Flying wounded from combat zone is a life-saving advancement
Stars and Stripes
JOINT BASE BALAD, Iraq — It was during World War I that an injured soldier was first evacuated by air, in a “Jenny” biplane modified to allow a single stretcher in place of the rear cockpit. And for nearly a century afterward, air evacuations of the badly injured out of the combat zone were the exception, not the norm.
Now, troops wounded in Iraq and Afghanistan are routinely flown to hospitals in the United States within three days. Some burn patients make it back within 24 hours, said Col. James King, the Critical Care Air Transport, or CCAT, theater medical director.
“We are moving patients thousands of miles,” King said, “that some civilian trauma doctors would be reluctant to even put on an elevator.”
Troops are treated at the front lines and then shuttled by helicopter to nearby combat support hospitals for life-saving surgeries, often within a critical one-hour window. The surgeons perform the minimum amount of operations to stabilize the patients, and then they are flown to hospitals in the U.S. or Germany, where they can receive more specialized care.
“It’s like an orchestra,” said Col. Paul Doan, chief of aerospace medicine at Joint Base Balad. “Everything has to work together for the smooth movement of a patient.”
Flying puts unique stressors on the body that medical teams must work hard to counteract. “You don’t get better as you fly,” said Lt. Col. Gail Fancher, flight surgeon.

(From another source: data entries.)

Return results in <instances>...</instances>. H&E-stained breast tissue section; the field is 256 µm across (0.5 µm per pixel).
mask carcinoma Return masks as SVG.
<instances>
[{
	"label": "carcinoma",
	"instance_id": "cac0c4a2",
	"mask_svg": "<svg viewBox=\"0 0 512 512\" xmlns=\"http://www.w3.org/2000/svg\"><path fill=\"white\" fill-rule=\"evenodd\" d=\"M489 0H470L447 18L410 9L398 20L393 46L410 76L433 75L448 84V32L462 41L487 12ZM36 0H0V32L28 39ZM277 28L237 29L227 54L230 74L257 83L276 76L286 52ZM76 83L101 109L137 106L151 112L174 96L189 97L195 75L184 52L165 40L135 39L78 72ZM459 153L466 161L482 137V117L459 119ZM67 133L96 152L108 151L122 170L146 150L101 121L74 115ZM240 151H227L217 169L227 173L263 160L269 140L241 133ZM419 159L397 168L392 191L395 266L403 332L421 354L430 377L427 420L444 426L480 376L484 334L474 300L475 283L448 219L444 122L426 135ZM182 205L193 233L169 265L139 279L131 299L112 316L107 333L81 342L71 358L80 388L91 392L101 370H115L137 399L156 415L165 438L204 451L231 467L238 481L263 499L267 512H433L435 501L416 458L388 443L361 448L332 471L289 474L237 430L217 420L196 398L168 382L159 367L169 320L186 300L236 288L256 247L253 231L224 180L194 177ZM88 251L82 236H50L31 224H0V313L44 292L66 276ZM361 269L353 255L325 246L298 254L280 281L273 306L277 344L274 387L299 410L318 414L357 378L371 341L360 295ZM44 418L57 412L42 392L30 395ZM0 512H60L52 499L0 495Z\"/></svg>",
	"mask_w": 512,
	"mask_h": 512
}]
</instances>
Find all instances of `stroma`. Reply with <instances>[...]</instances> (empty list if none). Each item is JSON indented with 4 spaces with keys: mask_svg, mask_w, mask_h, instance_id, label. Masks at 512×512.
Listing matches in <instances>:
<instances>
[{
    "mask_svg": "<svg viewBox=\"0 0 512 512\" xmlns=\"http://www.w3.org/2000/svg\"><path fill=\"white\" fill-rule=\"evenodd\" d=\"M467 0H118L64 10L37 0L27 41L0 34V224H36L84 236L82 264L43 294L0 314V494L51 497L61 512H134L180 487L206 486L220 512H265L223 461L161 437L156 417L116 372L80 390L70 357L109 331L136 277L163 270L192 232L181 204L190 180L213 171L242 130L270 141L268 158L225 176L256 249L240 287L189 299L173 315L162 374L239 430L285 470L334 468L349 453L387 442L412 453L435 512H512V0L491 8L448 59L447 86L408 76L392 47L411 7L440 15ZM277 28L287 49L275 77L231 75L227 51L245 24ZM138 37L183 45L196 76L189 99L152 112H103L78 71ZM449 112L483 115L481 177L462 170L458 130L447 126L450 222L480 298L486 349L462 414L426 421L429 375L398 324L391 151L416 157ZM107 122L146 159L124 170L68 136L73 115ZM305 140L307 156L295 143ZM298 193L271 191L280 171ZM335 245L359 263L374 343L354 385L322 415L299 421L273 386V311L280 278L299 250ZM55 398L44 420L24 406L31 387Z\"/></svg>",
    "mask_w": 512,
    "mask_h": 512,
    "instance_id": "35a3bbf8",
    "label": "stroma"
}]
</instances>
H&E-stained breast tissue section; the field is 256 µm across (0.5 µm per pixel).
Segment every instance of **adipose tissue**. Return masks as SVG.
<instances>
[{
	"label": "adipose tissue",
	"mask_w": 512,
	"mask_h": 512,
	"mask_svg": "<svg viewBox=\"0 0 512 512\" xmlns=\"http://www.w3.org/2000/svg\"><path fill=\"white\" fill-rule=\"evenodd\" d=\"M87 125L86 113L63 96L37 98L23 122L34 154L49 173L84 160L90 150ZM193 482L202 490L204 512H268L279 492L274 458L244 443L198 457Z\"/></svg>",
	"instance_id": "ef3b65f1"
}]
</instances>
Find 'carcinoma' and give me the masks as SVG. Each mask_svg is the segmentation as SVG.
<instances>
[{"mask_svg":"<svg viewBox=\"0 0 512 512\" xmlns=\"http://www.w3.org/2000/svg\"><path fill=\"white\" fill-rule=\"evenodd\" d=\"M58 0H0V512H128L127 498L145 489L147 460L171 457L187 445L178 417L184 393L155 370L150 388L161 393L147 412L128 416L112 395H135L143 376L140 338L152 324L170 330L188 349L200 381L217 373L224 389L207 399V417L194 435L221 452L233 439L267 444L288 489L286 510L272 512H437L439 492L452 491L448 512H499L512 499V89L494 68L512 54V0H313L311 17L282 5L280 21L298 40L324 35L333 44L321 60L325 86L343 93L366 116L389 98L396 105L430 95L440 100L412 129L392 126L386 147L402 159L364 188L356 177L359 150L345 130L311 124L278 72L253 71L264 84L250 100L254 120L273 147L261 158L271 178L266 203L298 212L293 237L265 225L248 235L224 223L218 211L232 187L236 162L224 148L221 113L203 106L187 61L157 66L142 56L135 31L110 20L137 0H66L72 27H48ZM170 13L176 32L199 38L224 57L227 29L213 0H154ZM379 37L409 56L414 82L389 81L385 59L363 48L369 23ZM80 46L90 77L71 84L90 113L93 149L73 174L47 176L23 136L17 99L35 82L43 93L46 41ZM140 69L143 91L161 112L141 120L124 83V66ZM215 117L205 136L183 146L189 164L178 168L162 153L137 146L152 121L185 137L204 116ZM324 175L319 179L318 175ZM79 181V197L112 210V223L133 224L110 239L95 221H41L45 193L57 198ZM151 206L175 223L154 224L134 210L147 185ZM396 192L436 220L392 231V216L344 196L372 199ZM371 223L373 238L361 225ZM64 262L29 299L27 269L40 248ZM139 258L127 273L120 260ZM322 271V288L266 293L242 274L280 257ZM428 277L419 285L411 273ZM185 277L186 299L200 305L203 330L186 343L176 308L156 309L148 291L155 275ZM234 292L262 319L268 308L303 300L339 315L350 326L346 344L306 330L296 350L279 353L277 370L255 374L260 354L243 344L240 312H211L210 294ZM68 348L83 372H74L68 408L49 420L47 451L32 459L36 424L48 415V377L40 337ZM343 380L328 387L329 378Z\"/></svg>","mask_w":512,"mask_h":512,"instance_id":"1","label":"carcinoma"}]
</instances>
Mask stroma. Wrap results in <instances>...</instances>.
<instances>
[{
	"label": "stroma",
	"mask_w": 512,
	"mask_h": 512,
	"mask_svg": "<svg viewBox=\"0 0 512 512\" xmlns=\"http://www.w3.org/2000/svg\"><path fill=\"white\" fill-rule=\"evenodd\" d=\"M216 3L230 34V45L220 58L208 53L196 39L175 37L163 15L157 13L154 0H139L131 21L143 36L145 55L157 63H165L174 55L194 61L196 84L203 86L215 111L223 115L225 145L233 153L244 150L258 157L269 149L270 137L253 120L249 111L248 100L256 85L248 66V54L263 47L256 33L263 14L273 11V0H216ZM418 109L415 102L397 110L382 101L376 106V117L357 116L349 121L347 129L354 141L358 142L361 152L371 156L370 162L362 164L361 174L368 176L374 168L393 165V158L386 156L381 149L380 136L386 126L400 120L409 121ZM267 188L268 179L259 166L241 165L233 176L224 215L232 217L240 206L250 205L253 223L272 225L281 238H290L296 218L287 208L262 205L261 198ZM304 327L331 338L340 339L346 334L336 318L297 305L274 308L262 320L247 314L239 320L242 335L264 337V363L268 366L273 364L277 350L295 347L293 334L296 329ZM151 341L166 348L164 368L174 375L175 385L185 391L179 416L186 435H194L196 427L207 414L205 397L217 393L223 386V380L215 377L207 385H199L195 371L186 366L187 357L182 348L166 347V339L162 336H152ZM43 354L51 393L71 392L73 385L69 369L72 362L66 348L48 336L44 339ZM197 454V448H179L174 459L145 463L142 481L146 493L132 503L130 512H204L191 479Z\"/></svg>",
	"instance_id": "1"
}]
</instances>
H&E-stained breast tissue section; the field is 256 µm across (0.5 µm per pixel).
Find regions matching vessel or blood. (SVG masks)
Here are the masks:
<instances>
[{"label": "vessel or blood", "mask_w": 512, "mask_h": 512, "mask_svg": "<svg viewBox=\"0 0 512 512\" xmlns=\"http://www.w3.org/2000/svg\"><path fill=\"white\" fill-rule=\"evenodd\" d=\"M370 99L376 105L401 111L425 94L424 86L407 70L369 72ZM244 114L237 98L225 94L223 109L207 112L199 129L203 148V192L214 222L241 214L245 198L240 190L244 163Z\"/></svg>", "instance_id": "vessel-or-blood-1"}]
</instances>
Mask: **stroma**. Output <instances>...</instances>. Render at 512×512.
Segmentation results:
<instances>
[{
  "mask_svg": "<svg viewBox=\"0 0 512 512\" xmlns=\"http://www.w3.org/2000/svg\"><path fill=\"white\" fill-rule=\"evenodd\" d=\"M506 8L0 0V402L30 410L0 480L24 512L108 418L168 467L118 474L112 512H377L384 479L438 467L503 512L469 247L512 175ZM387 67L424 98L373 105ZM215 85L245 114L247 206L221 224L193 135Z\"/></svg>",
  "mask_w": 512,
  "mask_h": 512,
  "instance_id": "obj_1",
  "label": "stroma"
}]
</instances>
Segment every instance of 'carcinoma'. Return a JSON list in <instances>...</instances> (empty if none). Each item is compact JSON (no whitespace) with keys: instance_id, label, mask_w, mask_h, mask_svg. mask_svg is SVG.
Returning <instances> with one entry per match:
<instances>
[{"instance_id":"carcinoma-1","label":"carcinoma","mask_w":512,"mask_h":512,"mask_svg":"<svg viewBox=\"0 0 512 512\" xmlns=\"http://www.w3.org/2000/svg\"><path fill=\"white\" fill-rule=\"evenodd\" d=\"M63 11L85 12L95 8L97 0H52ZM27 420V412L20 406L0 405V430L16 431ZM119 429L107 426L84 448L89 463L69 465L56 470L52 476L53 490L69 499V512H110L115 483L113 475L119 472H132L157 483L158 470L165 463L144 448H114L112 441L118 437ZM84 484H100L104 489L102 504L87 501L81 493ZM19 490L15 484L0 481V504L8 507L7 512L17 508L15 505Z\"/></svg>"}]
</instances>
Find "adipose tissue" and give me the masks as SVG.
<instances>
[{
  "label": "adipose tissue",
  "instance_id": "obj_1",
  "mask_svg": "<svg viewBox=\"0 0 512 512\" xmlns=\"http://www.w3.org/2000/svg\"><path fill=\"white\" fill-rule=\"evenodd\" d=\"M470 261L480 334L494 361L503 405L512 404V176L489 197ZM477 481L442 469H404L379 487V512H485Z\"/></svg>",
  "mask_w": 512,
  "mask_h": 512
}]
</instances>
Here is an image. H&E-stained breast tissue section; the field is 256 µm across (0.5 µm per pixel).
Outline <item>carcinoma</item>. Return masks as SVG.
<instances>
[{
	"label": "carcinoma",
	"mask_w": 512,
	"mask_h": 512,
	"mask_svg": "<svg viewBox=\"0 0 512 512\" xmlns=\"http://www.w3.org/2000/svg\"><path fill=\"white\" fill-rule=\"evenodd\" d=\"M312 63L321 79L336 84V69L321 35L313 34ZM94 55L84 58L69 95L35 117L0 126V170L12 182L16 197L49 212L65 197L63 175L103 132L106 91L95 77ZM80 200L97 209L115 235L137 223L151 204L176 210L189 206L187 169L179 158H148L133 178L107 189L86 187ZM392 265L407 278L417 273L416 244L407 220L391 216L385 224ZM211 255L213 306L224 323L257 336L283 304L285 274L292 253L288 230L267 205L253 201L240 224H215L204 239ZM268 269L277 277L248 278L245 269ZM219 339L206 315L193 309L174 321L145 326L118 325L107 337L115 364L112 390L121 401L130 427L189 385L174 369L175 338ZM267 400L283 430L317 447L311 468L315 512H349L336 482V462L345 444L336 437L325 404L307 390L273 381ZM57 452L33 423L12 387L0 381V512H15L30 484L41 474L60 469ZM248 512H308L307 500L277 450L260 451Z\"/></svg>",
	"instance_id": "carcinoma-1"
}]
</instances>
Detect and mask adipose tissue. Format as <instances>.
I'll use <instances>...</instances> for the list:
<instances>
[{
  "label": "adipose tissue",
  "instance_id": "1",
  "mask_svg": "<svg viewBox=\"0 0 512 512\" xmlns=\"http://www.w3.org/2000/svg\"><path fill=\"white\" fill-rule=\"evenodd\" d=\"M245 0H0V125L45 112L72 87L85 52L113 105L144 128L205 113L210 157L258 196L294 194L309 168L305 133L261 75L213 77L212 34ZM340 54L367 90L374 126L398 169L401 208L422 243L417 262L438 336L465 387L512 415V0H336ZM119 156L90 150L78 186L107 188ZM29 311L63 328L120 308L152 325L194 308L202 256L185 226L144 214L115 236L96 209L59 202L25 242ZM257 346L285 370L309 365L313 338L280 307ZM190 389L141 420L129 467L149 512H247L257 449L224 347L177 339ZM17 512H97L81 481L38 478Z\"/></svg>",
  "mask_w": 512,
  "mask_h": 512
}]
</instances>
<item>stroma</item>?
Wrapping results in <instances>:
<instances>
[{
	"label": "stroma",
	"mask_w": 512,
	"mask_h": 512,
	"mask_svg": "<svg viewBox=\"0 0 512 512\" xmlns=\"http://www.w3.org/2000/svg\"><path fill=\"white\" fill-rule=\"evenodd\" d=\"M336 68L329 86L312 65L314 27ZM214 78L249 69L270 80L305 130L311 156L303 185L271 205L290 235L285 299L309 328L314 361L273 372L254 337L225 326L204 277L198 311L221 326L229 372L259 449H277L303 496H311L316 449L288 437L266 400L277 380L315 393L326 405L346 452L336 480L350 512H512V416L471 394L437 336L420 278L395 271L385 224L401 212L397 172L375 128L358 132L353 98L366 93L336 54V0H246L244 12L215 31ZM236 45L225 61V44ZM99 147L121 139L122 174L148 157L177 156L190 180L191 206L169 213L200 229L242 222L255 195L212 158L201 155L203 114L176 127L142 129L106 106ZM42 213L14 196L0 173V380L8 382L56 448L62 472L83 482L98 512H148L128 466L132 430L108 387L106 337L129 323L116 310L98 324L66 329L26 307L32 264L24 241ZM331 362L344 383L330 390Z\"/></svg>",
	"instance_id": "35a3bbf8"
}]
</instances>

As a plane ascends, gas inside the body expands and air pockets left inside the chest cavity bulge and can cause the lungs to collapse. Changes in air pressure during takeoff and landing put pressure on the heart, increasing the risk of heart failure. Burn patients lose body heat through open wounds, so keeping the cabin warm is vital. Higher altitudes also make breathing more difficult. Even broken bones become much more painful during the rattle of a typical military flight.
The worst-injured are attended to by the Air Force’s CCAT teams, the equivalent of flying intensive care units. The teams comprise a doctor, a nurse and a respiratory therapist, all trained in in-flight medicine. Created in the early 1990s, the teams travel with heart monitors, ventilators, defibrillators and suction instruments, among other devices compact and rugged enough to withstand the stress of flight.
“The technology is what allowed us to do this,” Doan said.
Capt. Napoleon Roux, local CCAT director at Joint Base Balad, saying being prepared for what could happen is his biggest concern. “If I don’t [prepare], it could be a very long and possibly deadly trip to Germany,” he said.
The CCAT teams want to upgrade their equipment, to use more wireless technology that would allow them to monitor multiple patients on a single device. And they are constantly training and reviewing every evacuation flight, to refine their skills.
“We have to get it right,” King said. “It’s a very unforgiving environment to move patients in the air, and our people have to know how to provide care.”
The strategy represents a quantum leap from the Vietnam era, when large hospitals were built near the front lines and patients convalesced there, sometimes for weeks, until they were stable enough to be sent home or return to battle. Maintaining such facilities required enormous manpower and logistical support.
“If you have a system that can move patients more rapidly,” King said, “the medical assets can be smaller and more agile, and it’s possible to get them closer to the fight.”
Wars have always birthed medical advancements, and this system of air evacuation will likely be one of them, King said. In Iraq and Afghanistan — where more than 90 percent of wounded servicemembers survive their injuries — “the ability to move patients quicker and sooner has certainly played a part in the increased survival rate,” he said.